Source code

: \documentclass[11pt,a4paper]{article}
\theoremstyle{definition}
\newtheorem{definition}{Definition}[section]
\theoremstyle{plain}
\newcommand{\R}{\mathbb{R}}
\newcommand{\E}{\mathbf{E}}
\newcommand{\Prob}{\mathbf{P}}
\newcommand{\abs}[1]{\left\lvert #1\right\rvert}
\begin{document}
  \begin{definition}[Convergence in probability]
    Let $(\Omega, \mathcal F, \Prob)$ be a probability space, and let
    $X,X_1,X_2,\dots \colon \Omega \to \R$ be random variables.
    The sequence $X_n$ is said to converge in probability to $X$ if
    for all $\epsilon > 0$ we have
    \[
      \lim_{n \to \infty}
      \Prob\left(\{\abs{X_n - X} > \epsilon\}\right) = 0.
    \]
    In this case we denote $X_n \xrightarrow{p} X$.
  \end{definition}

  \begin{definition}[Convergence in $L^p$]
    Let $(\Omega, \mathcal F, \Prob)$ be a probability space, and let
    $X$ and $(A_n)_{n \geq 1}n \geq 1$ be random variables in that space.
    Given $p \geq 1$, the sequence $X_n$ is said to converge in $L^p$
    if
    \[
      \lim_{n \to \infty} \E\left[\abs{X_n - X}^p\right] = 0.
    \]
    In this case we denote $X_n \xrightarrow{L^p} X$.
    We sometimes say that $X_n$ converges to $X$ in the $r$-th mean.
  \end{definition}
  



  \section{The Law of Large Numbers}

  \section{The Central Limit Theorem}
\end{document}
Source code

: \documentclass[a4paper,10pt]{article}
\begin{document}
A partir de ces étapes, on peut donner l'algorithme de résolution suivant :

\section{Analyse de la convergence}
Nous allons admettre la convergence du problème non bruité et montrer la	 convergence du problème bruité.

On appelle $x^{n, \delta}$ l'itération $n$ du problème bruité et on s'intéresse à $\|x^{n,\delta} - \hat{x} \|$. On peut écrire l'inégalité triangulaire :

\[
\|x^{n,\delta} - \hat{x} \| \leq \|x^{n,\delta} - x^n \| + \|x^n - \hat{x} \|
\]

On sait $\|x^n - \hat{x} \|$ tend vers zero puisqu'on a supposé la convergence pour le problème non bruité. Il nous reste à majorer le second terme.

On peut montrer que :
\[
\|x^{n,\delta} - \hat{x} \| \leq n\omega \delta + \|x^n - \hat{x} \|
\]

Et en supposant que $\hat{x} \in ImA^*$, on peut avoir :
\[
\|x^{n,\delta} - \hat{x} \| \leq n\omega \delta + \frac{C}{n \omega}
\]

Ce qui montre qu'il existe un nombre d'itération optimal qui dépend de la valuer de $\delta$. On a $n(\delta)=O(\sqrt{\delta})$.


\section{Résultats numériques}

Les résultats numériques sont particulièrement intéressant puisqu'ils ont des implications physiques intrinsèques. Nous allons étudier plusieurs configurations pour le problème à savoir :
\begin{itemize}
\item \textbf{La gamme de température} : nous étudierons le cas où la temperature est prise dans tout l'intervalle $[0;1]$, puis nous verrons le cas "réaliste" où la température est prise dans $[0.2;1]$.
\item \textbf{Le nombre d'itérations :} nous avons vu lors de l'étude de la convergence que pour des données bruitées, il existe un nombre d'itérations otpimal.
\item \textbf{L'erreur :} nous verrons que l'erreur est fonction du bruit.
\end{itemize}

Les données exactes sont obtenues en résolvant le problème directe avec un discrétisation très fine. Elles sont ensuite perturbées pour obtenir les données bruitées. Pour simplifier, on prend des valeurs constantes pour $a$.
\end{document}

____

- [What needs to be done] If a line in the entries contains "verrons", copy it.

- [Task result]
\item \textbf{La gamme de température} : nous étudierons le cas où la temperature est prise dans tout l'intervalle $[0;1]$, puis nous verrons le cas "réaliste" où la température est prise dans $[0.2;1]$.
\item \textbf{L'erreur :} nous verrons que l'erreur est fonction du bruit.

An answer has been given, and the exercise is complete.